• **REQUIREMENT 1**
In the article about the Arashi album Iza, Now!, list every genre assigned to the album.
• **REQUIREMENT 2**
Carry on the article about the Arashi album Iza, Now! from its final sentence.

Studio album by Arashi
- Released: 21 July 2004
- Genre: Pop, R&B, rock
- Length: 64:10
- Label: J Storm

Arashi chronology
| How's It Going? (2003) | Iza, Now! (2004) | 5x5 The Best Selection of 2002–2004 (2004) |

Singles from Iza, Now!
- "Hadashi no Mirai/Kotoba Yori Taisetsu na Mono" Released: 3 September 2003; "Pikanchi Double" Released: 18 February 2004;

= Iza, Now! =

Iza, Now! (いざッ、Now!) is the fourth studio album of Japanese boy band Arashi. It was released on 21 July 2004 through J Storm. Two singles were released from the album: "Hadashi no Mirai/Kotoba Yori Taisetsu na Mono" and "Pikanchi Double". The album debuted at number one in Japan, selling 115,000 copies in its first week.

• **Rows of spatial question data**
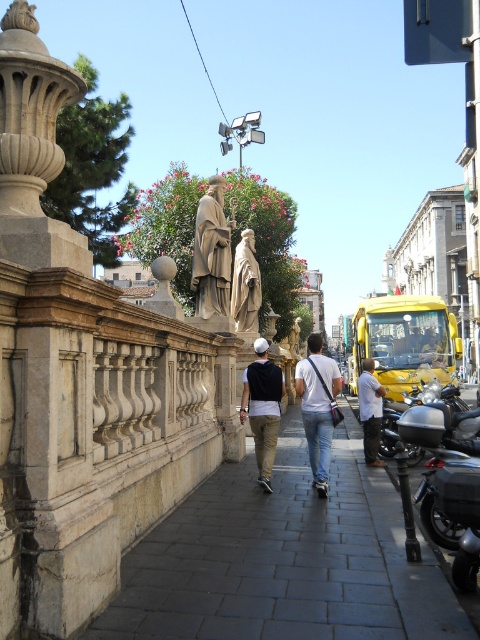
You are a maintenance worker needing to place a 3.0 meter long safety barrier between the matte stone statue at center and the matte black cap at center. Will the barrier fit without overlapping either object?

The distance between the matte stone statue at center and the matte black cap at center is 2.69 meters. Since the barrier is 3.0 meters long, it is longer than the available space, so it will overlap both objects.

You are a photographer trying to capture both the matte stone statue at center and the white fabric shirt at center in a single frame. Which object should you focus on first to ensure both are in the frame?

You should focus on the matte stone statue at center first because it occupies less space than the white fabric shirt at center, so adjusting the frame to include the larger shirt will naturally include the smaller statue.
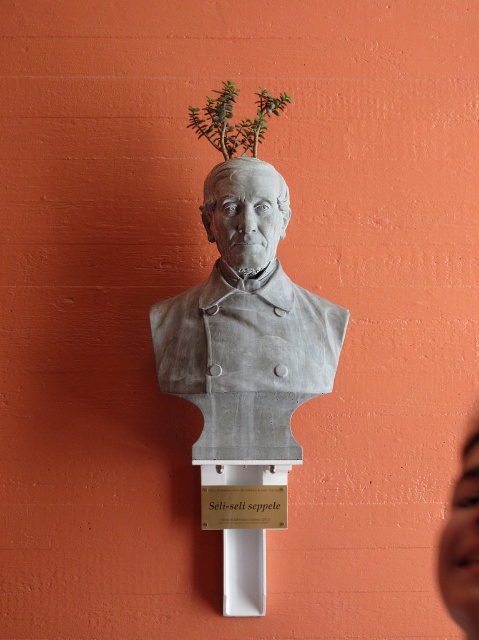
Question: Is smooth skin face at upper right below green leafy plant at upper center?

Choices:
 (A) yes
 (B) no

Answer: (A)

Question: Based on their relative distances, which object is nearer to the smooth skin face at upper right?

Choices:
 (A) gray stone bust at center
 (B) green leafy plant at upper center

Answer: (A)

Question: Is green leafy plant at upper center in front of matte white sign at center?

Choices:
 (A) yes
 (B) no

Answer: (A)

Question: Which object appears closest to the camera in this image?

Choices:
 (A) smooth skin face at upper right
 (B) matte white sign at center

Answer: (A)

Question: Is the position of gray stone bust at center less distant than that of green leafy plant at upper center?

Choices:
 (A) no
 (B) yes

Answer: (B)

Question: Among these points, which one is nearest to the camera?

Choices:
 (A) (265, 502)
 (B) (468, 445)

Answer: (B)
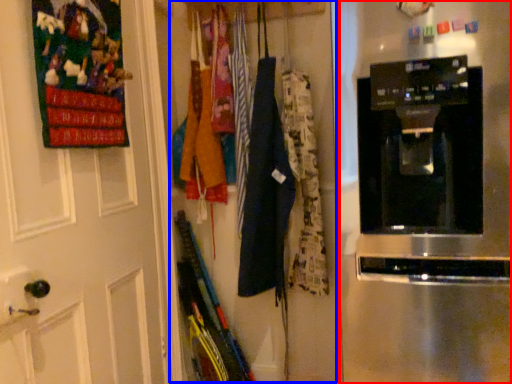
Question: Which object is further to the camera taking this photo, home appliance (highlighted by a red box) or closet (highlighted by a blue box)?

Choices:
 (A) home appliance
 (B) closet

Answer: (B)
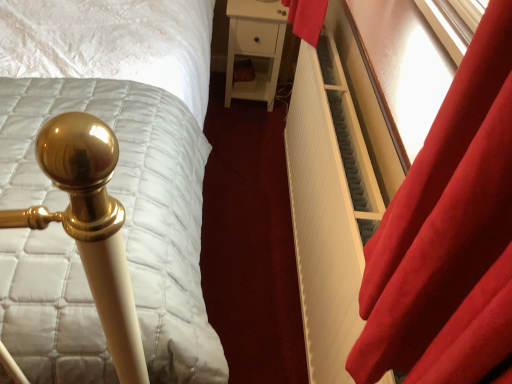
Question: Does velvet red curtain at right have a larger size compared to white ribbed radiator at right?

Choices:
 (A) yes
 (B) no

Answer: (B)

Question: Could you tell me if velvet red curtain at right is facing white ribbed radiator at right?

Choices:
 (A) yes
 (B) no

Answer: (B)

Question: From a real-world perspective, is velvet red curtain at right below white ribbed radiator at right?

Choices:
 (A) yes
 (B) no

Answer: (B)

• **TASK OUTPUT 1**
Pop, R&B, rock

• **TASK OUTPUT 2**
==Background and release==
The album comes one year after the group's third studio album How's It Going?. According to Arashi member Masaki Aiba, the album's title Iza, Now! means "to tempt" (誘う, izanau). Member Sho Sakurai co-wrote lyrics for the songs "Kotoba Yori Taisetsu na Mono", "The Bubble", "Pikanchi Double", "Eyes with Delight", and "Right Back to You". "Right Back to You" was used as the background song for a Parco commercial. American musician Omar Hakim participated in recording the songs "Jam", "Eyes With Delight", and "Rainbow".

Iza, Now! was released on 21 July 2004 in Japan, in two editions: a regular edition and a limited edition. Though the two editions contains the same tracks, only the limited edition contained a booklet and a DVD containing five music videos chosen by fans. It was released under the Avex Asia label in Taiwan and Hong Kong on 24 August 2004 and 8 September 2004, respectively.

The album was released digitally on February 7, 2020.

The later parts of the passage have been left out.